[Supplied material start]

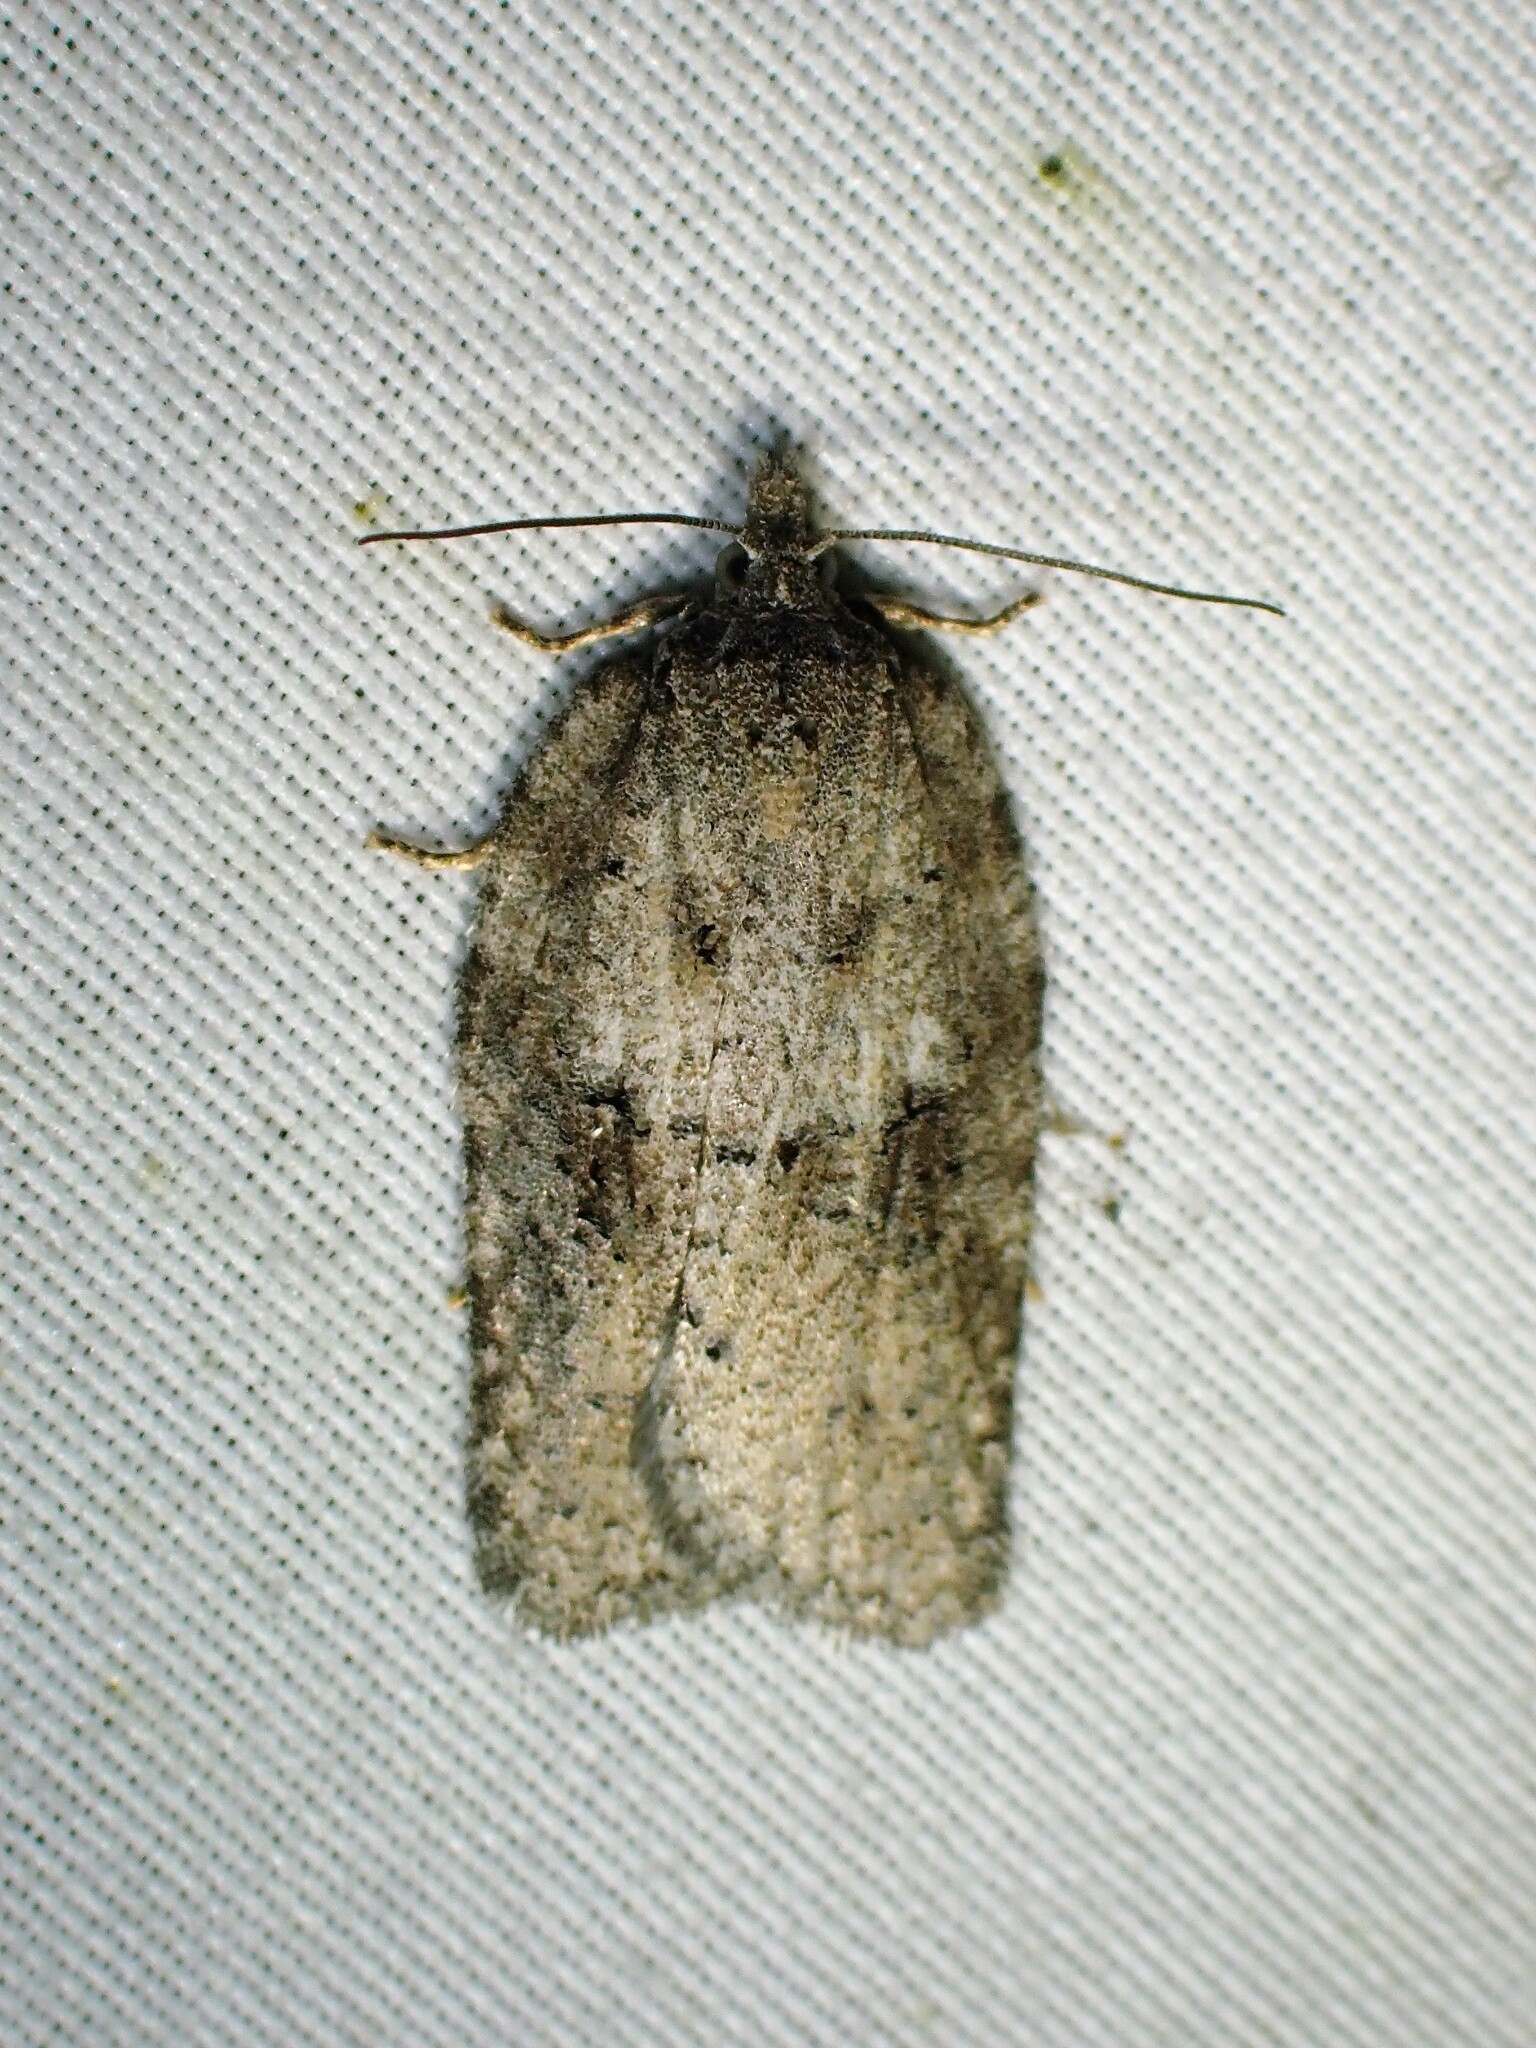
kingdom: Animalia
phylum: Arthropoda
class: Insecta
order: Lepidoptera
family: Tortricidae
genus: Acleris
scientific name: Acleris nigrolinea
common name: Black-lined acleris
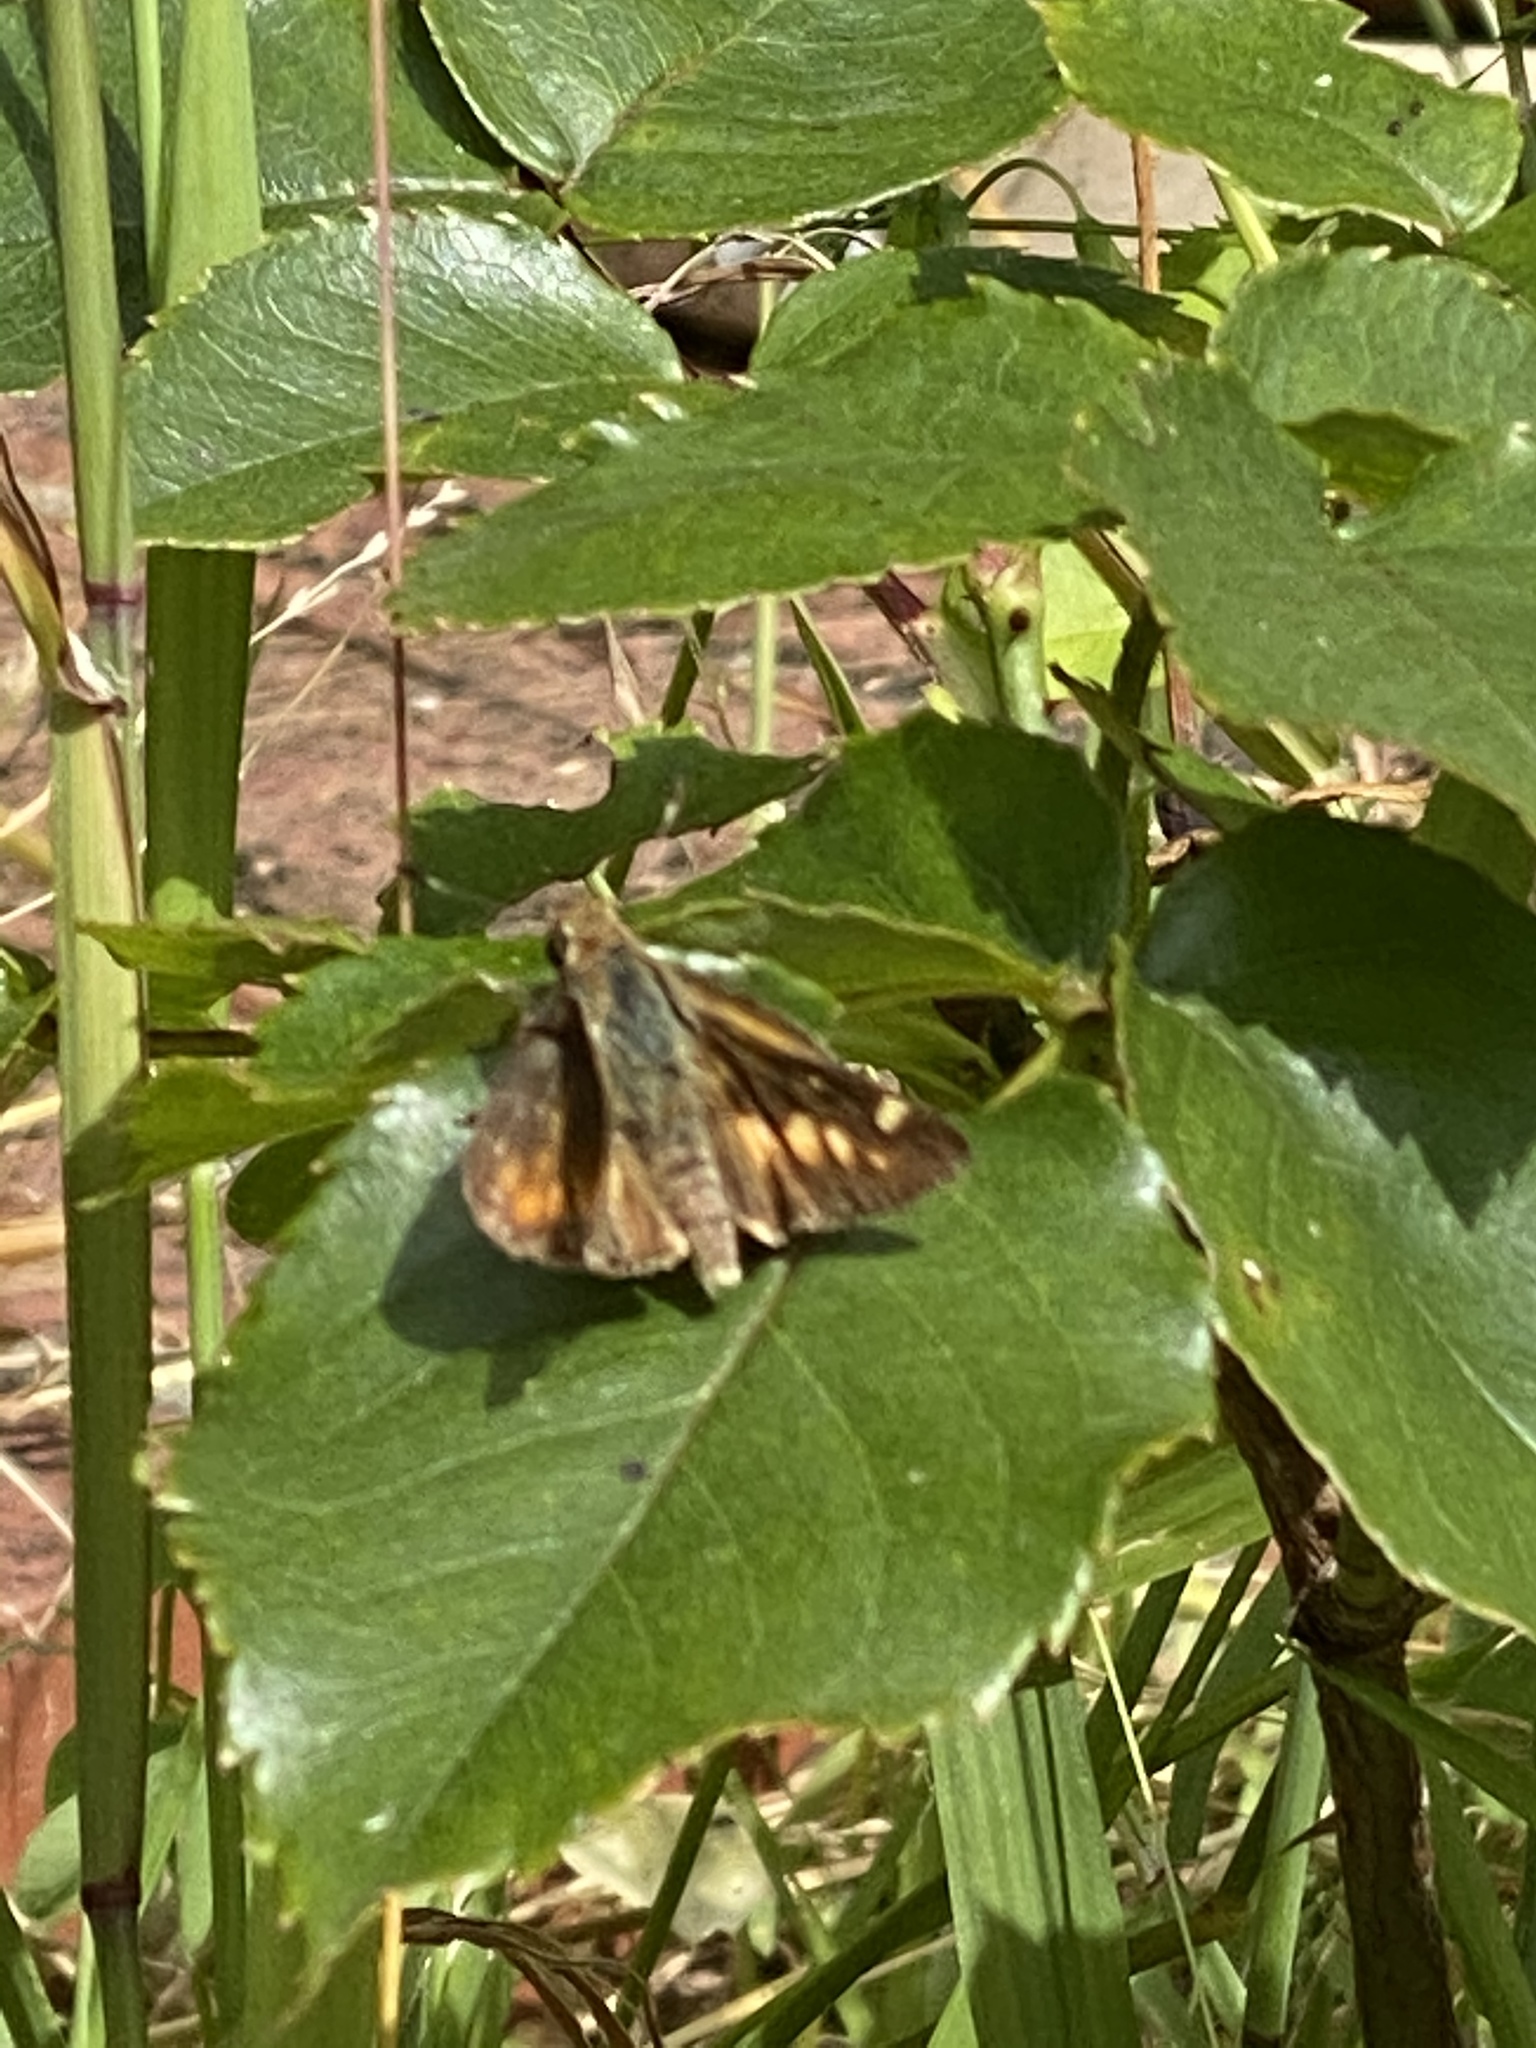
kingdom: Animalia
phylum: Arthropoda
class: Insecta
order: Lepidoptera
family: Hesperiidae
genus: Lon
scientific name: Lon melane
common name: Umber skipper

[Supplied material end]

Task prompt: Rewrite all the records with every "common name" replaced by "vernacular name" and everything else unchanged. Leave the pictures out of your answer.

Correct result:
kingdom: Animalia
phylum: Arthropoda
class: Insecta
order: Lepidoptera
family: Tortricidae
genus: Acleris
scientific name: Acleris nigrolinea
vernacular name: Black-lined acleris
kingdom: Animalia
phylum: Arthropoda
class: Insecta
order: Lepidoptera
family: Hesperiidae
genus: Lon
scientific name: Lon melane
vernacular name: Umber skipper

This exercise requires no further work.